### WHAT YOU ARE ASKED TO DO
Quote the lines below word for word, leaving out the pictures.

### DATASET RECORDS
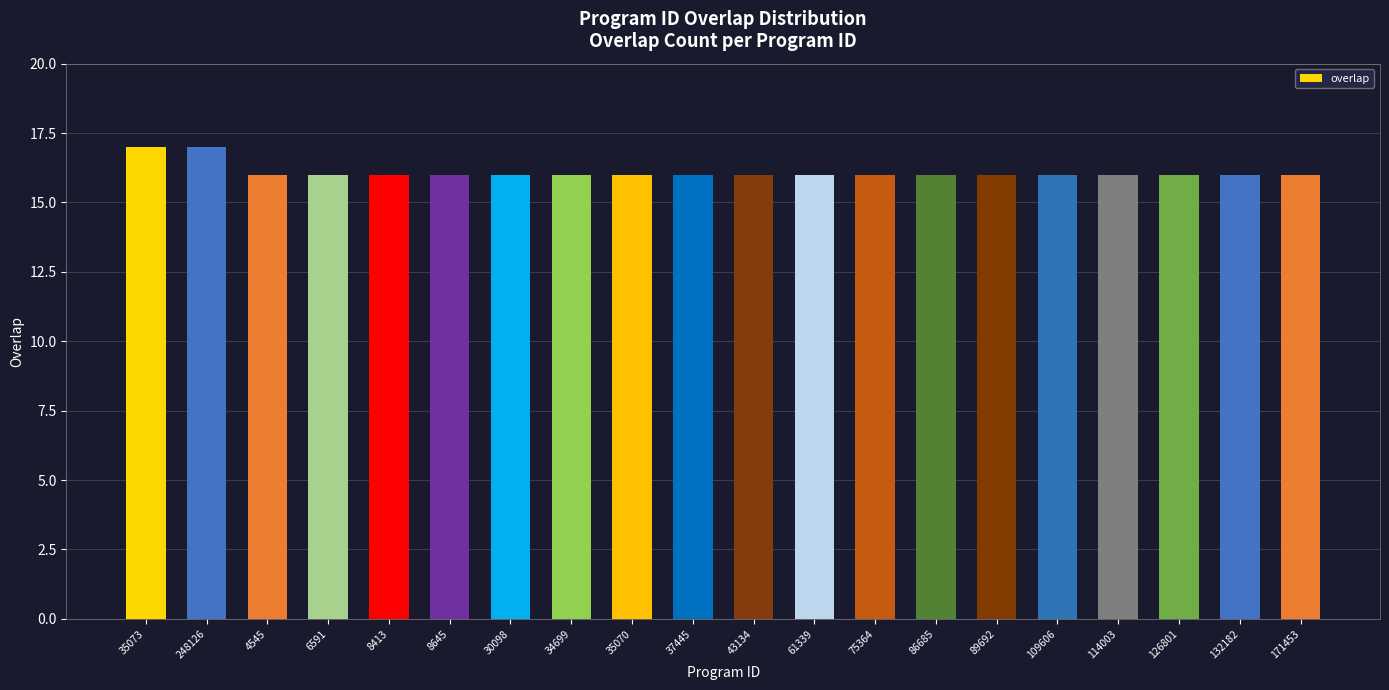

True or false: the data shows 5 at 35073.

False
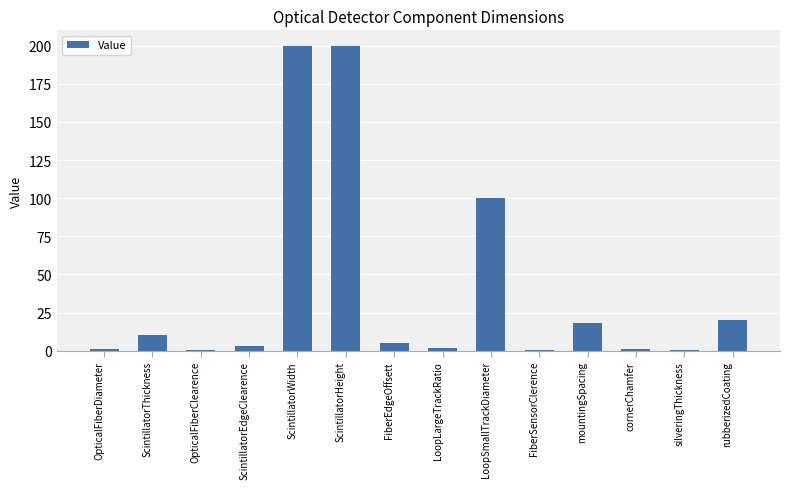

What is the greatest value displayed?

200.0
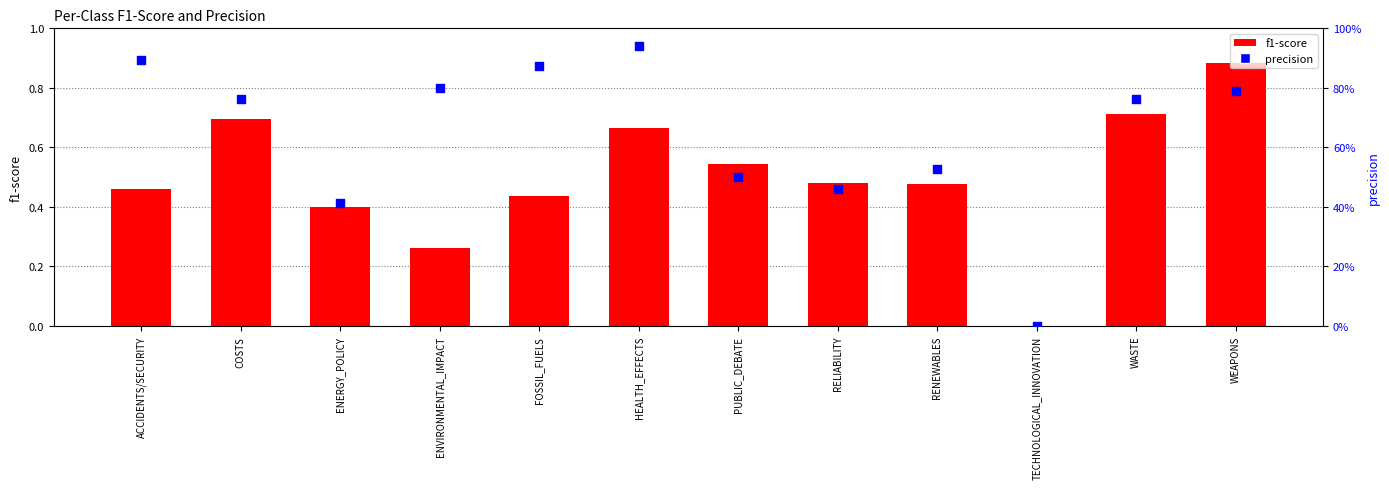

Is the value of f1-score at ENVIRONMENTAL_IMPACT greater than the value of precision at COSTS?

No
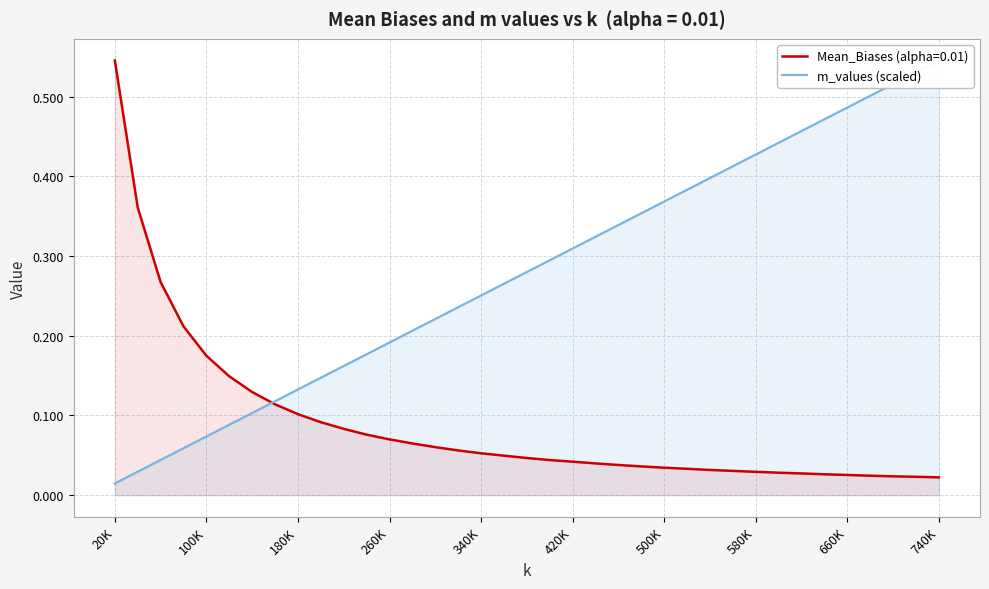

Which category has the highest value in the Mean_Biases (alpha=0.01) series?

20K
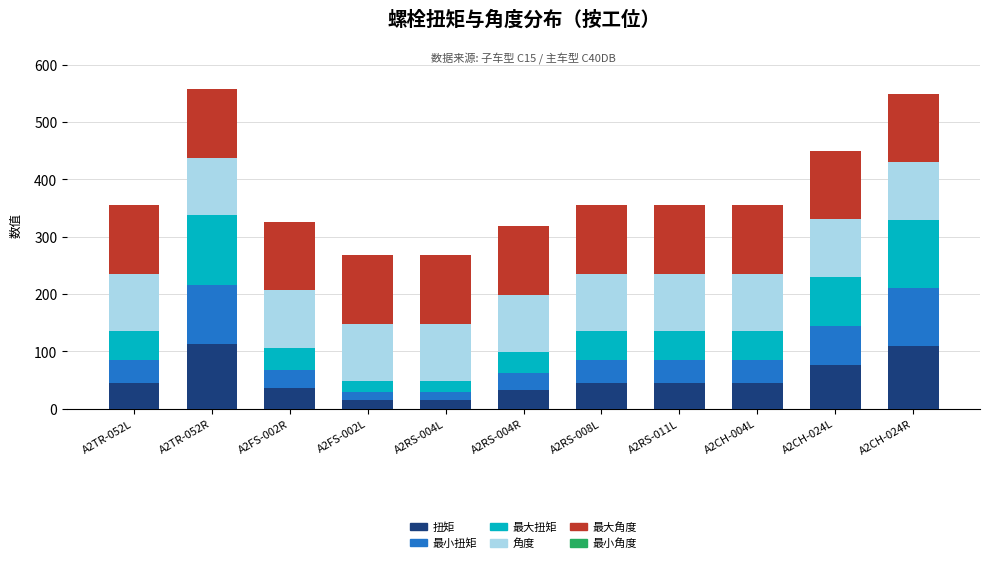

True or false: 扭矩 has a value of 64.4 at A2TR-052L.

False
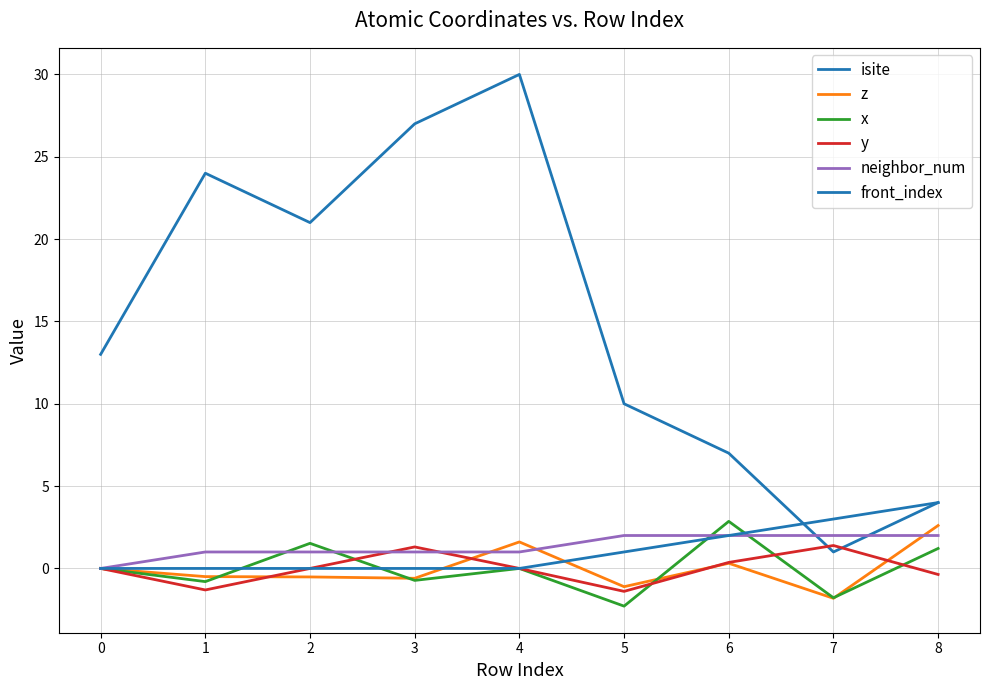

Does the chart display data point markers on the line(s)?

No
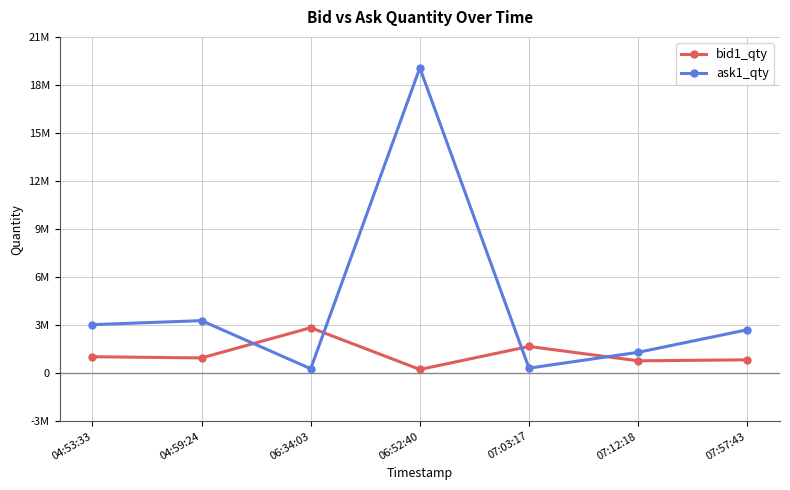

Does the chart have visible grid lines?

Yes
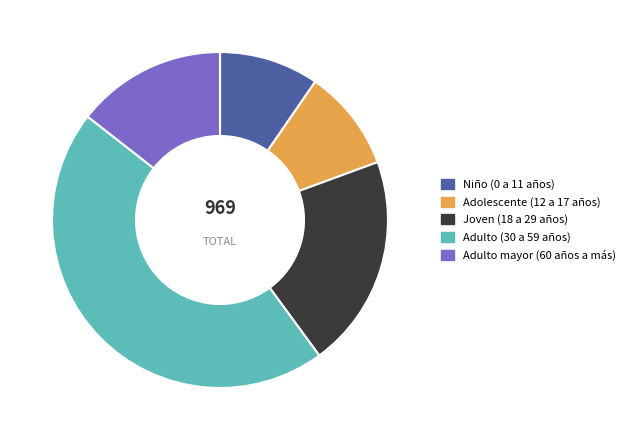

Count the number of slices in the pie.

5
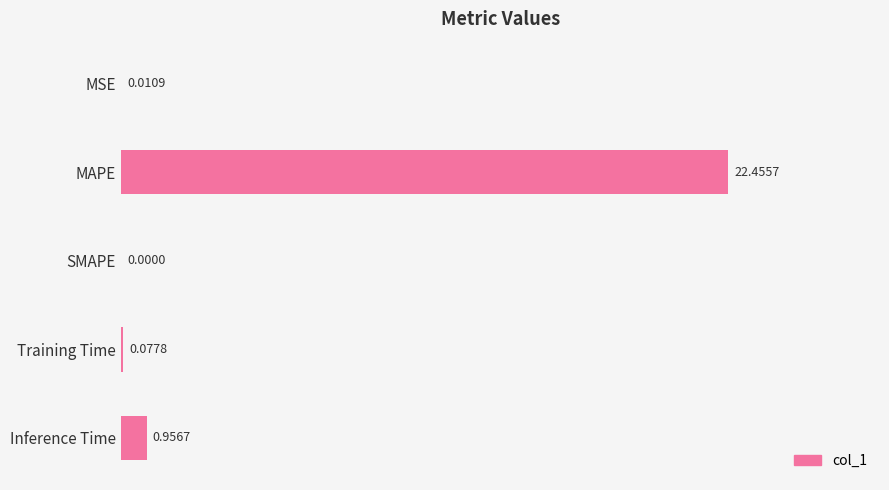

At which label is the value closest to 11?

Inference Time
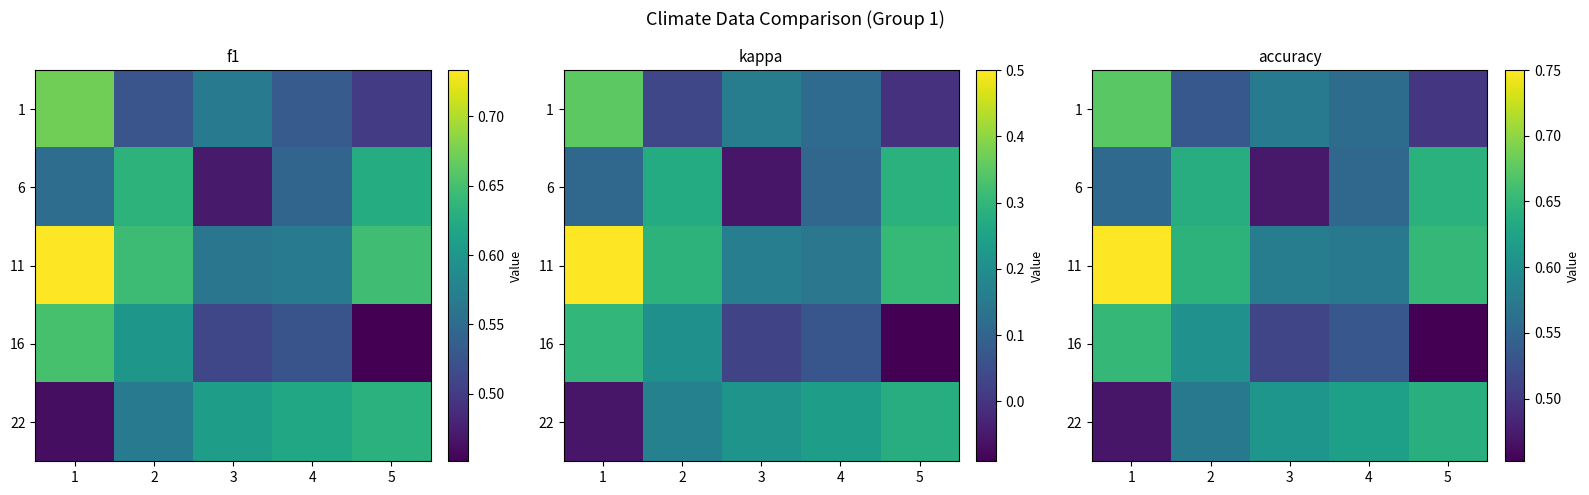

What is the minimum value for 6?

0.5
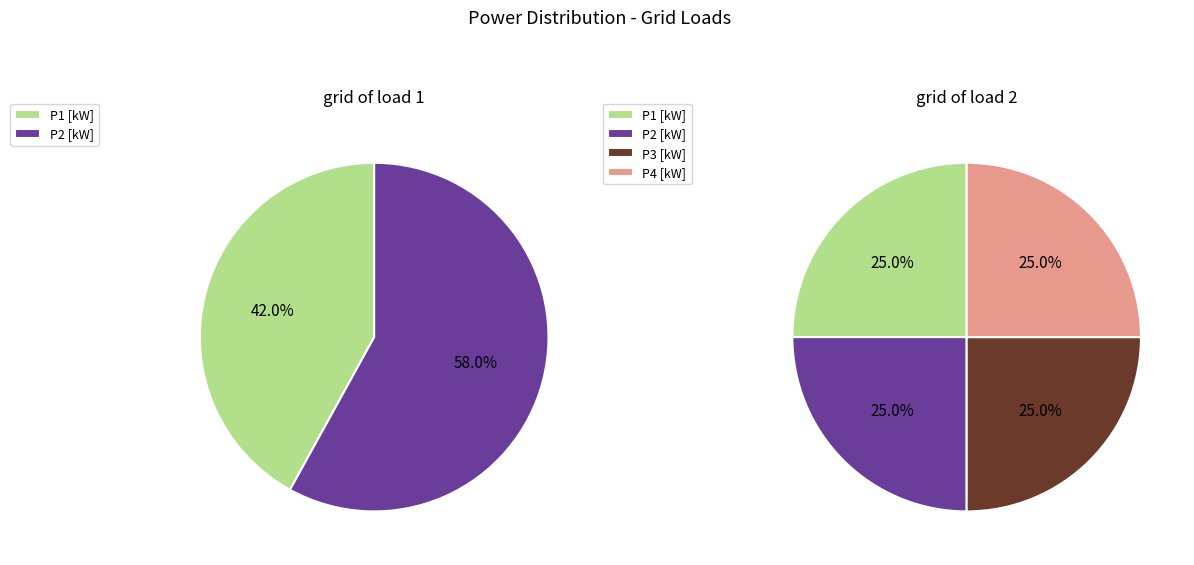

Which has a higher value, P2 [kW] or P1 [kW]?

P2 [kW]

### RESPONSE AREA
True or false: the data shows 5 at 35073.

False

What is the greatest value displayed?

200.0

Is the value of f1-score at ENVIRONMENTAL_IMPACT greater than the value of precision at COSTS?

No

Which category has the highest value in the Mean_Biases (alpha=0.01) series?

20K

True or false: 扭矩 has a value of 64.4 at A2TR-052L.

False

Does the chart display data point markers on the line(s)?

No

Does the chart have visible grid lines?

Yes

Count the number of slices in the pie.

5

At which label is the value closest to 11?

Inference Time

What is the minimum value for 6?

0.5

Which has a higher value, P2 [kW] or P1 [kW]?

P2 [kW]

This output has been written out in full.